Exercise => Lines that contain the string "with" are the ones to list; copy all of them from the records.

(Items from a data source)
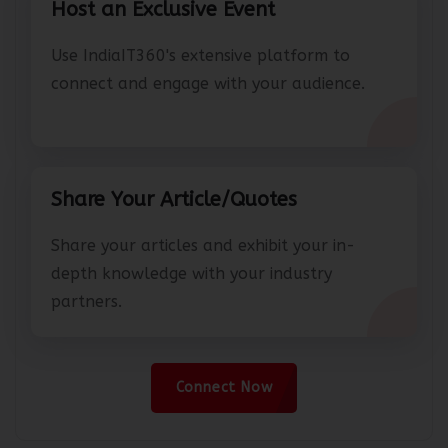
Host an Exclusive Event
Use IndiaIT360's extensive platform to
connect and engage with your audience.
Share Your Article/Quotes
Share your articles and exhibit your in-
depth knowledge with your industry
partners.
Connect Now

Result =>
connect and engage with your audience.
depth knowledge with your industry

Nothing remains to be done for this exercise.